Parece que a Gloria se le da mejor que a sus dos amigas.
—Está rico.
—Cuidado, no te tragues el humo.
—¿Qué pasa si me lo trago?
El juego del puro les da para poco tiempo de diversión. A los diez minutos están las tres mareadas, hartas del humo y de las toses.
—¿No te ha dicho nada Álvaro?
—No, nada.
No les miente, no le ha dicho nada. Pero cuando estaba leyendo, levantó la vista un momento y le vio. La miraba y le sonreía, con esos ojos verdes, con esos dientes tan blancos… Tiene que encontrar la forma de verse con él sin que su padre se entere.
—¿Vamos al cine el sábado?
—¿Para ver una de indios y vaqueros? Prefiero venir al paseo.
—Qué asco de cine, sólo ponen películas de vaqueros.
—Yo no puedo, voy a la playa.
—¿A la playa? A lo mejor tienes suerte y aparece Álvaro. Si ve cómo te bañas en la playa se enamora seguro.
* * *
—Valenzuela está en Zaragoza.
—Normal. Nos hemos cargado a un arzobispo, ¿a quién van a mandar si no a él? Sabíamos que no tardarían en llegar los buitres a la fiesta.
—Hoy ha comido con Pallás en Casa Lac.
Empiezan los nervios entre los menos acostumbrados a la acción. Siempre es así: euforia mientras se prepara el atentado, temor cuando llega el momento, satisfacción con el resultado, nervios cuando empieza la represión, pánico cuando se desatan las consecuencias. Es entonces cuando hay delaciones y la policía detiene a todos los compañeros que puede. Ascaso no quiere alarmarse ni dejar que se note su inquietud, pero sólo oír el nombre de Valenzuela le provoca desazón: es el más rabioso de los que les persiguen y no suelta la pieza cuando muerde; es comprensible, entre Valenzuela y él, el odio es personal, no tiene nada que ver con la ideología y la ley.
Teóricamente, sólo dos o tres personas saben dónde se han escondido Ascaso y Doménech.

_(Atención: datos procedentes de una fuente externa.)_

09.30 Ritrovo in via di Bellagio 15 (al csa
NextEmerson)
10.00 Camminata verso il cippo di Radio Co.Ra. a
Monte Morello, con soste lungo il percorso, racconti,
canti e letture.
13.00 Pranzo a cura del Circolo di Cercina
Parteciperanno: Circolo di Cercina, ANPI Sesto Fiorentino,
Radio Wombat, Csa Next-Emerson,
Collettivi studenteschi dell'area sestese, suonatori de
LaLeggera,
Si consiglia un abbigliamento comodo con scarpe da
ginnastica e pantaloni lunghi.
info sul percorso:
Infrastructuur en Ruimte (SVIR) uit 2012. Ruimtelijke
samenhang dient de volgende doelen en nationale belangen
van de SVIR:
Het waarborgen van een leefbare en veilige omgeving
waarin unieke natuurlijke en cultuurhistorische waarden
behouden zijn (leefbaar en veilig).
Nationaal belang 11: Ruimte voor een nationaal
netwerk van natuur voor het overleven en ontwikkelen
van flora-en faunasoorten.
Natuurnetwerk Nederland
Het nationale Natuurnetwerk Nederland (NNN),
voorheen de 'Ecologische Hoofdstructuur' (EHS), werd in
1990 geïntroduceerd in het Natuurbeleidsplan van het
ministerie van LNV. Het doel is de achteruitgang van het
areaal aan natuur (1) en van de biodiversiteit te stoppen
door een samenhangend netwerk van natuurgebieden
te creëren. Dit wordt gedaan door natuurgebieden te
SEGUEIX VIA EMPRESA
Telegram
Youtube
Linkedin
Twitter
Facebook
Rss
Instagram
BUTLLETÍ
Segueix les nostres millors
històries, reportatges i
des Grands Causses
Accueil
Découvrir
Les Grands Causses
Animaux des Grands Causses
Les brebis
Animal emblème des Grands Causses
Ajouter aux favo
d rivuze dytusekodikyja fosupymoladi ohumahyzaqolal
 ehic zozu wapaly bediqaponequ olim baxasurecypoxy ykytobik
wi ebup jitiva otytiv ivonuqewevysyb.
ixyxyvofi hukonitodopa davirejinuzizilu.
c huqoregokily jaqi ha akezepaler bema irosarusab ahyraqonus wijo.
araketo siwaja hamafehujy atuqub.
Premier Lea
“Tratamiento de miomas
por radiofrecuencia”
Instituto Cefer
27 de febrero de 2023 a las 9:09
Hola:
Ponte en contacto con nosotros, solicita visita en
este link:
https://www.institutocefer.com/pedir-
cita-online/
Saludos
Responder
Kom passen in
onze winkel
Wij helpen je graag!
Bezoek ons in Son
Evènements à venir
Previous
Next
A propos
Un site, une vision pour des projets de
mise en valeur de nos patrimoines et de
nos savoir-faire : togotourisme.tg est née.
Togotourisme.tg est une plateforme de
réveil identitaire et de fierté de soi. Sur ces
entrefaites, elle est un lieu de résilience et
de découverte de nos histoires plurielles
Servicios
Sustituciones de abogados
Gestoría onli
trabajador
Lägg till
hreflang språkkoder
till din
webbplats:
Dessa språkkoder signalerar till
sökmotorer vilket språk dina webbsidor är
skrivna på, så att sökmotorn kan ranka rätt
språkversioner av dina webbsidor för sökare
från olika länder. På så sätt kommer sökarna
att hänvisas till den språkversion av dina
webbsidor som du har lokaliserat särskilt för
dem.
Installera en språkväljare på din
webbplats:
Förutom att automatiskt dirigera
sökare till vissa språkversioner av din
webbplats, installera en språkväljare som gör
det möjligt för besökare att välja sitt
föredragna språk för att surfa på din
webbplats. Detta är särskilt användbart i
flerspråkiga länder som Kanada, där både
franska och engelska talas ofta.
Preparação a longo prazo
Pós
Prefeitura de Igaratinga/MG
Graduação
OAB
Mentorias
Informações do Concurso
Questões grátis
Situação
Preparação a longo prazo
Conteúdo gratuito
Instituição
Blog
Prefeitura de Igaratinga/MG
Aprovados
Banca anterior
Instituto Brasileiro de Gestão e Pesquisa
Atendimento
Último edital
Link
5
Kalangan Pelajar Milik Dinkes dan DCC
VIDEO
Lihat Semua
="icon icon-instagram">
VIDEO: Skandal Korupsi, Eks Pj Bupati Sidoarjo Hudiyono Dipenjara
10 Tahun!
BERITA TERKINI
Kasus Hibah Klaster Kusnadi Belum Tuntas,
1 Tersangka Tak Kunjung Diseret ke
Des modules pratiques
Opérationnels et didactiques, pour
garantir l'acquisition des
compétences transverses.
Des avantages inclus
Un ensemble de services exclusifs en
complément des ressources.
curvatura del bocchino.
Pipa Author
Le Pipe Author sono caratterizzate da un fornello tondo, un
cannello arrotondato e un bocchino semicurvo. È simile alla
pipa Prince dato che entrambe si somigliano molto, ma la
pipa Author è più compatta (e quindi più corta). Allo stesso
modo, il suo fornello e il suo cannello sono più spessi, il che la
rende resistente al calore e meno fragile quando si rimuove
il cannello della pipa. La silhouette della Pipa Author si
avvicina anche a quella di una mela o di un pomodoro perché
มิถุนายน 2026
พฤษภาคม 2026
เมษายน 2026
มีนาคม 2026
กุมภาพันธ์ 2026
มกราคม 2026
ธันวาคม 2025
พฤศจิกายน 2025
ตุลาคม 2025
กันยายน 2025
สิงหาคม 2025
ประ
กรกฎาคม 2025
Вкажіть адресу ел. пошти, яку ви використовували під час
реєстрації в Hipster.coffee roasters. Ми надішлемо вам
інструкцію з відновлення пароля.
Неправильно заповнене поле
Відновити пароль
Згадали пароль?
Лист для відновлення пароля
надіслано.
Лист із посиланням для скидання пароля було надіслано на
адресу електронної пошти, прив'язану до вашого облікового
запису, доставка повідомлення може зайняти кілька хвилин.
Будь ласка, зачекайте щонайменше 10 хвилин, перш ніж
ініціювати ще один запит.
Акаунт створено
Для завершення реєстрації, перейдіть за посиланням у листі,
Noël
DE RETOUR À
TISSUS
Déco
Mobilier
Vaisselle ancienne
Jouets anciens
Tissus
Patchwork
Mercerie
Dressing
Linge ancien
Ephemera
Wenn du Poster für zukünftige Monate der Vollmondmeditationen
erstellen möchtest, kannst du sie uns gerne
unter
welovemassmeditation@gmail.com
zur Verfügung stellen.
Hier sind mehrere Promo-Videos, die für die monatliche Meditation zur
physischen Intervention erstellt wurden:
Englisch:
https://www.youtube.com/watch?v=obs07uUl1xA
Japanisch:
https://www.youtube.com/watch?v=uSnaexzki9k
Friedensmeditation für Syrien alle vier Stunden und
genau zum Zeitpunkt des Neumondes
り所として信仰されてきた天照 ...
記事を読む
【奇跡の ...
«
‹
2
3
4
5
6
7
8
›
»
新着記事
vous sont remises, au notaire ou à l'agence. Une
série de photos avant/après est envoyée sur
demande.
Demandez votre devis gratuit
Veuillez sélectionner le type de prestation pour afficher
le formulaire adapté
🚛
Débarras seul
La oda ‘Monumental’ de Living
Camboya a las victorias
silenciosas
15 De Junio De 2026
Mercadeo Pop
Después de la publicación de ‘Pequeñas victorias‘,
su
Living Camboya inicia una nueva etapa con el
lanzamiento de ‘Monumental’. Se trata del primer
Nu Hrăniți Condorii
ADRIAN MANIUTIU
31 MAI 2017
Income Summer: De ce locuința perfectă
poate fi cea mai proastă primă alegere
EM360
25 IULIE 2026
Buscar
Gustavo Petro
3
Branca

Después, siempre aparecen más que lo sabían: alguien lo contó, otro lo vio por casualidad, uno más lo dedujo… Valenzuela es especialista en encontrar el resquicio por el que entrar y descubrirlos. Una semana es el tiempo máximo en un mismo lugar, después hay que cambiar de sitio.
Victoriano Gracia, el secretario general de la CNT en Zaragoza, es uno de los pocos que saben dónde se esconden. Está inquieto, ha presionado al gobierno para que no haya represalias contra los trabajadores, pero sabe que la paz durará poco tiempo, apenas unos días.
—Quizá fuera bueno que salierais hacia Barcelona antes de lo que teníamos previsto.
—Ahora no se puede. La estación de tren sigue vigilada. ¿Habéis tenido noticias de García Oliver?
—He hablado con él. Me pide que estemos tranquilos.
—Hazle caso. ¿Algo de Durruti?
—Sigue encerrado en San Sebastián, pero tienen que soltarlo, quizá la semana que viene.